[Circuit design data]
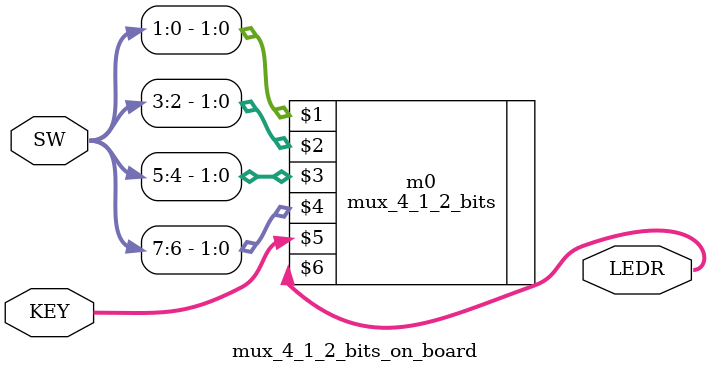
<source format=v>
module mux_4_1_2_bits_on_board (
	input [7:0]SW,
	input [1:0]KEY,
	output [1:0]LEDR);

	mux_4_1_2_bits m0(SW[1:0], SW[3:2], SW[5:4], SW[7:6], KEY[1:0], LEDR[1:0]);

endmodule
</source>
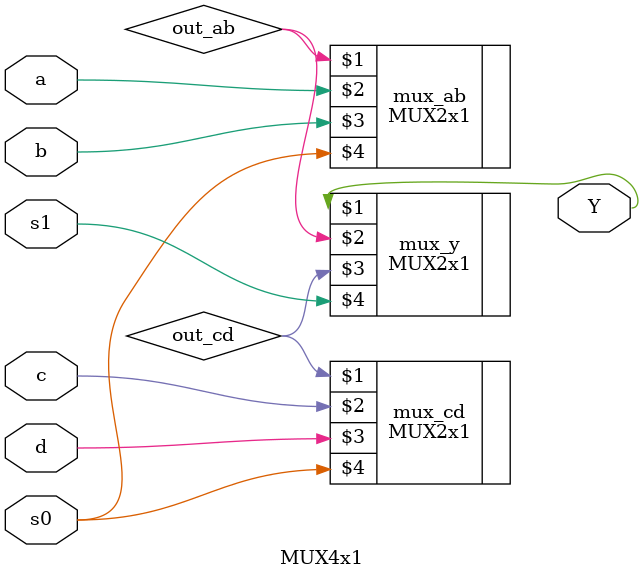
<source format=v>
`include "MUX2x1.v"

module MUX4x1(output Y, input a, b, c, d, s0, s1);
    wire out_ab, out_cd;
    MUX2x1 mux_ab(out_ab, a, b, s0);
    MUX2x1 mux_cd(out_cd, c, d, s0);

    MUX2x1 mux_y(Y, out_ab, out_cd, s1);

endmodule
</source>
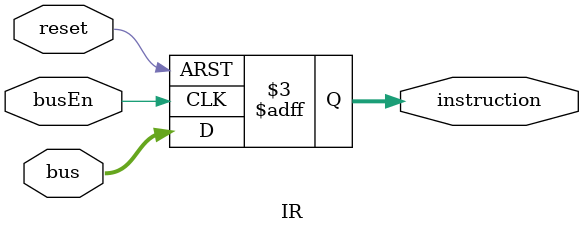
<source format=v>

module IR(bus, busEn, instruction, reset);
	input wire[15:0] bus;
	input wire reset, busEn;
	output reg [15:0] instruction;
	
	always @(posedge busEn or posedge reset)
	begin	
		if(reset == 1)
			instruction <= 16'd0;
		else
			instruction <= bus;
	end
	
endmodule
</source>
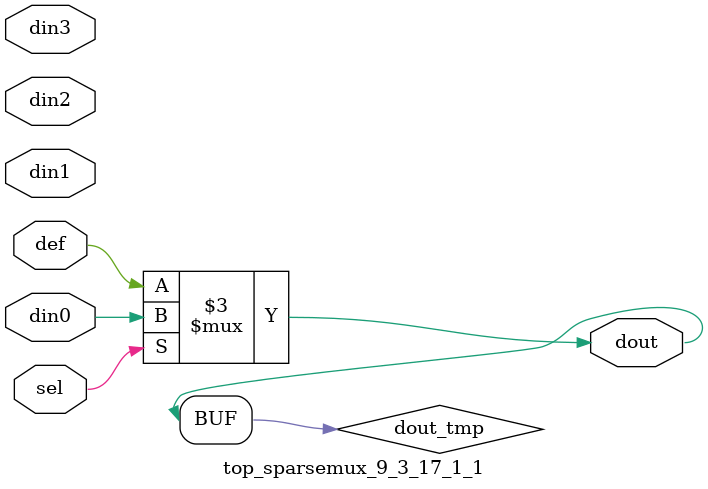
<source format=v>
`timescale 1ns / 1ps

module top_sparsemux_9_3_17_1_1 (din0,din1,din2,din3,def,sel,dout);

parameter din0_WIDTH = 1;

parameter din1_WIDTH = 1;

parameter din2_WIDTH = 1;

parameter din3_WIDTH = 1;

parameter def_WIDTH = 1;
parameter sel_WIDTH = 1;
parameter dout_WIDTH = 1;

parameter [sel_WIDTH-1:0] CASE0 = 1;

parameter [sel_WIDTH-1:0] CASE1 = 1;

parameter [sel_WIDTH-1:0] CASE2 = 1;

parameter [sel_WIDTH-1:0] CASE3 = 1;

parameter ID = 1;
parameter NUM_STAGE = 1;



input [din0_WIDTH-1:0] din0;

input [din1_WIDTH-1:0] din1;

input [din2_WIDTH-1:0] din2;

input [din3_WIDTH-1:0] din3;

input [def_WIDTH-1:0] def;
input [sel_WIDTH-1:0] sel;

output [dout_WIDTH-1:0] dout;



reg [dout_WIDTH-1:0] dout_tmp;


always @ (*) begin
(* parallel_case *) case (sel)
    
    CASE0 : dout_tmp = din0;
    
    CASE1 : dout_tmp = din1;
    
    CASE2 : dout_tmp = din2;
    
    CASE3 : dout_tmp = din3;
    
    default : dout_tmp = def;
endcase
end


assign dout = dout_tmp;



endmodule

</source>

Your assignment: Take the records above from their first line through the line with "module MUX4x1(output Y, input" and set those lines down word for word, minus the pictures.

Exercise result:
<source format=v>
module mux_4_1_2_bits_on_board (
	input [7:0]SW,
	input [1:0]KEY,
	output [1:0]LEDR);

	mux_4_1_2_bits m0(SW[1:0], SW[3:2], SW[5:4], SW[7:6], KEY[1:0], LEDR[1:0]);

endmodule
</source>
<source format=v>
`include "MUX2x1.v"

module MUX4x1(output Y, input a, b, c, d, s0, s1);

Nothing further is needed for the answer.